ARBEITSAUFTRAG
Schreibe aus dem Textauszug über die Krefelder Parfümeure den Abschnitt wortgetreu ab, beginnend mit „Der Geruch von“ und fortlaufend bis einschließlich „am besten ankommt.“.

TEXTAUSZUG
Damals gehörte die Dreiring-Seifenfabrik zum Henkel-Konzern, auf dem Firmengelände wurden dann auch die Duft-Experten angesiedelt. Und dort residieren sie noch heute – auch wenn Dreiring seit 1997 nicht mehr zum Konzern gehört.

Der Geruch von Seife liegt nach wie vor über dem gesamten Gelände. Senior-Parfümeur Hubert Smyrek und seine drei Kollegen dürfen ihre feinen Nasen davon aber nicht beeinflussen lassen. Ihre Aufgabe ist es, aus rund 1300 natürlichen und synthetischen Stoffen spezielle Düfte zu kreieren. „Nur was gut riecht, kommt gut bei den Kunden an“, sagt Anneliese Wilsch-Irrgang. „Der Duft beeinflusst ganz entscheidend die Akzeptanz.“

Wenn in der Düsseldorfer Konzernzentrale die Entscheidung fällt, einen neuen Duft auszuschreiben, müssen sich die Krefelder einem knallharten Wettbewerb stellen. Denn auch Hersteller von außerhalb dürfen sich an der Suche beteiligen. Wer dann tatsächlich den besten Duft komponiert hat, entscheide am Ende der Verbraucher, sagt die Chefin: In umfangreichen „Sniff-Tests“  wird überprüft, was bei diesen am besten ankommt.

Das kann sich im Laufe der Jahre durchaus ändern. Früher kamen Phantasiedüfte mit einem bunten Bouquet besonders gut an, berichtet Smyrek. Heute seien eher klare Düfte gefragt, bei denen zum Beispiel Rose oder Jasmin dominieren.  Selbst das Henkel-Urgestein Persil hat im Laufe der Jahre vier Mal seinen Duft verändert – was Gäste an der Hentrichstraße in einer kleinen Versuchsanlage selbst erschnüffeln können.

In Südeuropa riecht
Frische nach Chlor

Eine komplexe Infrastruktur aus 300 riesigen Tanks und kilometerlangen Rohrleitungen erleichtert den „Supernasen“ die Arbeit. Mit ihrer Hilfe werden in Krefeld bis zu 10 000 Tonnen Parfümöl im Jahr produziert. Auch der Computer hilft den Parfümeuren bei der Komposition. Für ihren Job brauchen sie Talent, eine fünfjährige Ausbildung und geschulte Nasen.

Ihre Arbeit ähnelt tatsächlich der eines Musikers. Was nicht nur daran liegt, dass ein Regal mit unzähligen Fläschchen voller Geruchsbausteinen zum Einsatz kommt, das „Duftorgel“ genannt wird. Vielmehr entsteht jeder Duft zunächst im Kopf, am PC werden die unterschiedliche „Noten“ im exakten Messungsverhältnis zusammengeführt – und am Ende entsteht aus 50 bis 150 Bestandteilen ein neuer Duft. Wenn auch nicht gleich im ersten Anlauf.

Die Entwicklung dauert im Durchschnitt acht Wochen“, sagt Anneliese Wilsch-Irrgang. Die Parfümeure machen mehrere Entwürfe, anschließend wird daraus in einem internen Benotungs-Verfahren ein Duft ausgewählt, der dann schließlich am ausgeschriebenen Wettbewerb teilnimmt.

Rohdaten
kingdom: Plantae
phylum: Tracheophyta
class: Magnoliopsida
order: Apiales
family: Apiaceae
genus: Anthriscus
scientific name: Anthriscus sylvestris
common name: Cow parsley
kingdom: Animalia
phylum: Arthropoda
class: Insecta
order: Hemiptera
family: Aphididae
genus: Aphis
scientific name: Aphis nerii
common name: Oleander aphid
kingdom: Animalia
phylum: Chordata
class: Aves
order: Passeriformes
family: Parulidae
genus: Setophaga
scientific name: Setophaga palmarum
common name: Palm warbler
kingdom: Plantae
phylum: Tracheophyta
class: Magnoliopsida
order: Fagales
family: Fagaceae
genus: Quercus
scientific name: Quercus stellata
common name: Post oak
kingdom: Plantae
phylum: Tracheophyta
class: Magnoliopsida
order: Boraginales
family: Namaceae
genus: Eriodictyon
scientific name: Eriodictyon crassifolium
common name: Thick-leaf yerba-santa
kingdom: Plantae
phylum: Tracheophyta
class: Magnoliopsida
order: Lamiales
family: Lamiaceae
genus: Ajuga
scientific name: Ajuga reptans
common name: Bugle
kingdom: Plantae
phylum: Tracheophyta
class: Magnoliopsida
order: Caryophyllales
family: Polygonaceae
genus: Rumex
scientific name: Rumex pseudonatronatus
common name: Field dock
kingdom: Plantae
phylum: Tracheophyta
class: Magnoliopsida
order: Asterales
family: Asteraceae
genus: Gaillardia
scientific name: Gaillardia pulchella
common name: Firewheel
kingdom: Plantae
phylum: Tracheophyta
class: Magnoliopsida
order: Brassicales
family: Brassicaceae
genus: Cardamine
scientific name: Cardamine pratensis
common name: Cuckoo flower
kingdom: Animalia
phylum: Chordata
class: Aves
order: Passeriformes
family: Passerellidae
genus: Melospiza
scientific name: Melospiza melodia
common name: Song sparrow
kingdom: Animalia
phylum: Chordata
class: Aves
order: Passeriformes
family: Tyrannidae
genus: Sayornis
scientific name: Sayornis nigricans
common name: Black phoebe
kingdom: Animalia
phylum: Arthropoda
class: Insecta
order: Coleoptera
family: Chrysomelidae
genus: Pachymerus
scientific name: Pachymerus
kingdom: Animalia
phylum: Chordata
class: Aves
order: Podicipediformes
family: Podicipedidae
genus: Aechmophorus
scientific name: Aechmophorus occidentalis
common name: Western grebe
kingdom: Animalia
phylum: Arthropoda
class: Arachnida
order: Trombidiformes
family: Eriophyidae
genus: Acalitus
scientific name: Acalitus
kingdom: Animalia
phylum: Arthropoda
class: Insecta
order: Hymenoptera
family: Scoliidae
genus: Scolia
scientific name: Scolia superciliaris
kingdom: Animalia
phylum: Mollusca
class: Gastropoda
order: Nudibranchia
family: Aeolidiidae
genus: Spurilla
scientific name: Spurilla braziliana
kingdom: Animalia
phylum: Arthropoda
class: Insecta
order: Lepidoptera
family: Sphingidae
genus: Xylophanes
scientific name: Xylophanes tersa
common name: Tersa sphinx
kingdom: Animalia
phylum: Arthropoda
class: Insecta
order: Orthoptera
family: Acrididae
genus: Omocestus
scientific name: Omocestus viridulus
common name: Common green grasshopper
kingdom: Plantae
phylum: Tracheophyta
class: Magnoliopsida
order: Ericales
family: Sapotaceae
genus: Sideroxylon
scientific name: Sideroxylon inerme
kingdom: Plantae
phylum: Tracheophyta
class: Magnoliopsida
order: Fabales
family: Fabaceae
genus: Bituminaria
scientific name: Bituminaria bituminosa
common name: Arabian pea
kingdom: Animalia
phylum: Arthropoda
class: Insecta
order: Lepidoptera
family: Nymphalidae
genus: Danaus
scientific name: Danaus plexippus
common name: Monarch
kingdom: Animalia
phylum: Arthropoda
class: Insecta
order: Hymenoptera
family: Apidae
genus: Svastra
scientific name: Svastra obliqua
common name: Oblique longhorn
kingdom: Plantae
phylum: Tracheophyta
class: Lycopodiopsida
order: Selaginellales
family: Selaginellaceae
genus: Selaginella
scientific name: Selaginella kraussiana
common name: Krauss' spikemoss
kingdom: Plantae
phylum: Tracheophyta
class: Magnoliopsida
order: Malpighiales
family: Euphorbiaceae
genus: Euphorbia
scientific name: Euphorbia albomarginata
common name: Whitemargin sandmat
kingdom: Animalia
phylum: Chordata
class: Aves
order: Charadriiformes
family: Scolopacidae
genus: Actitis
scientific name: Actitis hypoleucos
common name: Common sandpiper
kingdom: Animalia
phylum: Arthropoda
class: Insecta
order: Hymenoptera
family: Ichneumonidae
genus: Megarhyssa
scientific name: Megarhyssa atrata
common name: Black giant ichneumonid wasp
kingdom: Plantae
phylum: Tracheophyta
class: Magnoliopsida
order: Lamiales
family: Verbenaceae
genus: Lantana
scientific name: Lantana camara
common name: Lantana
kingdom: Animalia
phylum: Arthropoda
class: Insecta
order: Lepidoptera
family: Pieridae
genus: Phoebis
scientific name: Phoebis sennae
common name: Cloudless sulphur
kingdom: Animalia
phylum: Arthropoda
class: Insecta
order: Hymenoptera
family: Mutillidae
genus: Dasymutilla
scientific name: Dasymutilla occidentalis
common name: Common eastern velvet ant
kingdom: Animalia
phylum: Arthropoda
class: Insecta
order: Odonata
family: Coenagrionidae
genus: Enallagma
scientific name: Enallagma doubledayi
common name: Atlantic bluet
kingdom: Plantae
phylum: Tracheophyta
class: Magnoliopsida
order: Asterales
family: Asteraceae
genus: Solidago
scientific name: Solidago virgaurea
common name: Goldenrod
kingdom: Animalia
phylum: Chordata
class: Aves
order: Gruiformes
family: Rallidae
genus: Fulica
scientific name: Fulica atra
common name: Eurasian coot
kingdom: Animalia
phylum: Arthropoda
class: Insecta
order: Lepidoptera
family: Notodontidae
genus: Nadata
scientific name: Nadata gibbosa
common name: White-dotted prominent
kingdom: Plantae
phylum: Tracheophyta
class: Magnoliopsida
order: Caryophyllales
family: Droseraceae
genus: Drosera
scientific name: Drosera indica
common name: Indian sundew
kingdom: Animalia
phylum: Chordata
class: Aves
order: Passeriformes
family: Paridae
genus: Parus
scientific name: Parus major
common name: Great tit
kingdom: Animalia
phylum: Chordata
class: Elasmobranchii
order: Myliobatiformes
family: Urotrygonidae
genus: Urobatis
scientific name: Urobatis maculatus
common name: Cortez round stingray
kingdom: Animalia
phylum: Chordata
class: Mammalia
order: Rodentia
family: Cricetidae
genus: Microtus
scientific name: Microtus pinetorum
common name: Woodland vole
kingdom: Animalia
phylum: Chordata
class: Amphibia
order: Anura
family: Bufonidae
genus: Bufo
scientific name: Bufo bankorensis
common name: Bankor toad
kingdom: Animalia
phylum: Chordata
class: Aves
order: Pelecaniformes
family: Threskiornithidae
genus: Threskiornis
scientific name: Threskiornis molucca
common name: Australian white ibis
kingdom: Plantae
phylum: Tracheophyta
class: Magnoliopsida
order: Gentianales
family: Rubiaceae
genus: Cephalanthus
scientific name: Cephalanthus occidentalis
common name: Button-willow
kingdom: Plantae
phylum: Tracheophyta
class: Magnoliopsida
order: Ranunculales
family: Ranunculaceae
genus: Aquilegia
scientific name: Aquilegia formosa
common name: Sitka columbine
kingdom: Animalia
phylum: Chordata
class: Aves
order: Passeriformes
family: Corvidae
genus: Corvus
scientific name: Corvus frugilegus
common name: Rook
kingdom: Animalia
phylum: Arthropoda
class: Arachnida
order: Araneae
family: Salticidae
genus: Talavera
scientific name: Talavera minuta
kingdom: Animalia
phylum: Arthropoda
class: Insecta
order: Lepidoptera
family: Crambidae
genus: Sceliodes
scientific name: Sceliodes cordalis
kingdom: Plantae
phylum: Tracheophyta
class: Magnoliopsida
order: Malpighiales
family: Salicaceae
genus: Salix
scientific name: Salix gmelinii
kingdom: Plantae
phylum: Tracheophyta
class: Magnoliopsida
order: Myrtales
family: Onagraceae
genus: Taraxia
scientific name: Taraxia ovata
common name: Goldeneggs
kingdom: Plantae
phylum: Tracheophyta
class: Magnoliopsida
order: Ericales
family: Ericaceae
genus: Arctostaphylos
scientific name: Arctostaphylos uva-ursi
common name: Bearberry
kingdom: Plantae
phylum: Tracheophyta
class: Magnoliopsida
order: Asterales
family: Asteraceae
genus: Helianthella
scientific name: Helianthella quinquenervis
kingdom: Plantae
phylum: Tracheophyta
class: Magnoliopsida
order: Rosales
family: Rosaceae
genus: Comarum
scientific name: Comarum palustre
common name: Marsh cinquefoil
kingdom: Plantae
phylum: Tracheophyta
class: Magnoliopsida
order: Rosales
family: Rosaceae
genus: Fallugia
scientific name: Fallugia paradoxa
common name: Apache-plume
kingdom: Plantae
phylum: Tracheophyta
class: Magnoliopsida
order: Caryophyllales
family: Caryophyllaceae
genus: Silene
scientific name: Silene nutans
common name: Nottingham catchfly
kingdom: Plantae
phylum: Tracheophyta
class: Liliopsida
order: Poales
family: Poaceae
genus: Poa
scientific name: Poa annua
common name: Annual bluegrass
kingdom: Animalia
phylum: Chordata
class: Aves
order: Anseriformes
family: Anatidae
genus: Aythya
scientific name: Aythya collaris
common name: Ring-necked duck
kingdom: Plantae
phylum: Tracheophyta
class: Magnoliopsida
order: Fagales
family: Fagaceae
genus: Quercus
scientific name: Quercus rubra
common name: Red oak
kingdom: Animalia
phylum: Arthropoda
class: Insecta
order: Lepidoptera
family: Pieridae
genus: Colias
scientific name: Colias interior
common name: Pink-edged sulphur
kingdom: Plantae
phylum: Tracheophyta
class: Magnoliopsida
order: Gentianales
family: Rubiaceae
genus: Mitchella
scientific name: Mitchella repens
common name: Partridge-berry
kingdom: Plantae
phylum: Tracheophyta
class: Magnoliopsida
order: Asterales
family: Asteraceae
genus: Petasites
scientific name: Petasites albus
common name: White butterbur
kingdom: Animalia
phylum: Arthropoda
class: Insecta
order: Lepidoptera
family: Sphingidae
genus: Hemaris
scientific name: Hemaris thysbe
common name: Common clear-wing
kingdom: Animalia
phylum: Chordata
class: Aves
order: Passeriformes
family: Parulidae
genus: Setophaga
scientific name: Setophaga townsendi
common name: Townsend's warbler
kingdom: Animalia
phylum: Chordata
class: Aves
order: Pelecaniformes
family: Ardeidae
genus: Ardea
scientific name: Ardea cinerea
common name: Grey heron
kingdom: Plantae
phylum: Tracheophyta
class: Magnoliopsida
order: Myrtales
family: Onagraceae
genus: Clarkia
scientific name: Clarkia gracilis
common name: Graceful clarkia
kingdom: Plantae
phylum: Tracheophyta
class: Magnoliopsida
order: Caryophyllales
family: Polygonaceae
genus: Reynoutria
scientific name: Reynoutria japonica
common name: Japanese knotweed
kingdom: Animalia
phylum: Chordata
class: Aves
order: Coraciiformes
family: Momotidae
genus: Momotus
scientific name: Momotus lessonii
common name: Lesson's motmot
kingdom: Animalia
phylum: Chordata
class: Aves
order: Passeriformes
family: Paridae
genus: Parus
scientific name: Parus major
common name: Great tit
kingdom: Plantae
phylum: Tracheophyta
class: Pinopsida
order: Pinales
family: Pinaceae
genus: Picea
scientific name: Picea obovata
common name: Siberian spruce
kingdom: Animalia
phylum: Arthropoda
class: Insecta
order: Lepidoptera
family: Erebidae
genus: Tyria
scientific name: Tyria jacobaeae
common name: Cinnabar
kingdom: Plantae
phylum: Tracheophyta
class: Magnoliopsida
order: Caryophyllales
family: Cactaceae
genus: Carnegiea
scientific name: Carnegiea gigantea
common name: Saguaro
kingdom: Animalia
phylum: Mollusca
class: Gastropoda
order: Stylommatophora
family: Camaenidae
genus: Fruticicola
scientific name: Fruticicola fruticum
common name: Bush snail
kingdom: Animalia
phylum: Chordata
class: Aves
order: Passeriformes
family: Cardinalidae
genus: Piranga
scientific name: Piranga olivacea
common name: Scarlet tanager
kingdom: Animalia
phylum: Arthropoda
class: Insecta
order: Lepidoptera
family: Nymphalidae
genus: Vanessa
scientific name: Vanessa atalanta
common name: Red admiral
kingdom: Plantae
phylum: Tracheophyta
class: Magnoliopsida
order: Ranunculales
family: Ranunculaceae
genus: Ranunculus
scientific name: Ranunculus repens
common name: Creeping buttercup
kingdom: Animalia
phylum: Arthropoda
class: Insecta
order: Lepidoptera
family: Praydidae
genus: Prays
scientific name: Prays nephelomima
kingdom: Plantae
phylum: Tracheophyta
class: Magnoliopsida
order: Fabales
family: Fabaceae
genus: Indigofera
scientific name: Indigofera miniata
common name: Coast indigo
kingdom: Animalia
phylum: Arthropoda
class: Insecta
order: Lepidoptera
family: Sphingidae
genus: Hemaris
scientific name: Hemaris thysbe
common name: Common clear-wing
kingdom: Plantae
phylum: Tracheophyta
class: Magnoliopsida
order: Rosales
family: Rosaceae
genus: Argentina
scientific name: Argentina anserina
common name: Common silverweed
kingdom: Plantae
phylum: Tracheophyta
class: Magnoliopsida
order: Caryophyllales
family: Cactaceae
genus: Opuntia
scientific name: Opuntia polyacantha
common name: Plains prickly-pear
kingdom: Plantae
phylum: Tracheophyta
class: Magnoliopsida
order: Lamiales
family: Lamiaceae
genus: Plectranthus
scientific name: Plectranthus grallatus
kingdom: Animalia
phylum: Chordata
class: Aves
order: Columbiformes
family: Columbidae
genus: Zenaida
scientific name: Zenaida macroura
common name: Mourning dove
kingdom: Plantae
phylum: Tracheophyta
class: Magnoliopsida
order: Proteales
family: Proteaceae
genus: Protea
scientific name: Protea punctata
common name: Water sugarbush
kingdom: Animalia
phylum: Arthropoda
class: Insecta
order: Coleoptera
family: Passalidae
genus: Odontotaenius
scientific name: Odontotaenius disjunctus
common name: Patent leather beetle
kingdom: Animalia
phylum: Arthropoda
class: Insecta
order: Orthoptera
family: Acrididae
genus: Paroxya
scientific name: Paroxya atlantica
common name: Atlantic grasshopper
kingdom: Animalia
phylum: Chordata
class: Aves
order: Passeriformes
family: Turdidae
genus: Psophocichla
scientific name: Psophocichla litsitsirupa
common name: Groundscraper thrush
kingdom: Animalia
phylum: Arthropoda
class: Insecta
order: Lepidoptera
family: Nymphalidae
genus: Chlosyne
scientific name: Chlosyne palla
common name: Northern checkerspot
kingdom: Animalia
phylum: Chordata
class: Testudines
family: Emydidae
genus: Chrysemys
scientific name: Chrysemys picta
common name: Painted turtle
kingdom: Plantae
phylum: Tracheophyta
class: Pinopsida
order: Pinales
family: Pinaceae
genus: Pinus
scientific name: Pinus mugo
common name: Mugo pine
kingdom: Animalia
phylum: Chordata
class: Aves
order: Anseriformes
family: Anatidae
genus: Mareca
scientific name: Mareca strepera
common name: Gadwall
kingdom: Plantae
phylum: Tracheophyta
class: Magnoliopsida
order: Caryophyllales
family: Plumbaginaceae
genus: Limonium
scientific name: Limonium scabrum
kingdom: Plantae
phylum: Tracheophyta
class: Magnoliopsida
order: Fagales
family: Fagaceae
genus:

GELÖSTE AUFGABE
Der Geruch von Seife liegt nach wie vor über dem gesamten Gelände. Senior-Parfümeur Hubert Smyrek und seine drei Kollegen dürfen ihre feinen Nasen davon aber nicht beeinflussen lassen. Ihre Aufgabe ist es, aus rund 1300 natürlichen und synthetischen Stoffen spezielle Düfte zu kreieren. „Nur was gut riecht, kommt gut bei den Kunden an“, sagt Anneliese Wilsch-Irrgang. „Der Duft beeinflusst ganz entscheidend die Akzeptanz.“

Wenn in der Düsseldorfer Konzernzentrale die Entscheidung fällt, einen neuen Duft auszuschreiben, müssen sich die Krefelder einem knallharten Wettbewerb stellen. Denn auch Hersteller von außerhalb dürfen sich an der Suche beteiligen. Wer dann tatsächlich den besten Duft komponiert hat, entscheide am Ende der Verbraucher, sagt die Chefin: In umfangreichen „Sniff-Tests“  wird überprüft, was bei diesen am besten ankommt.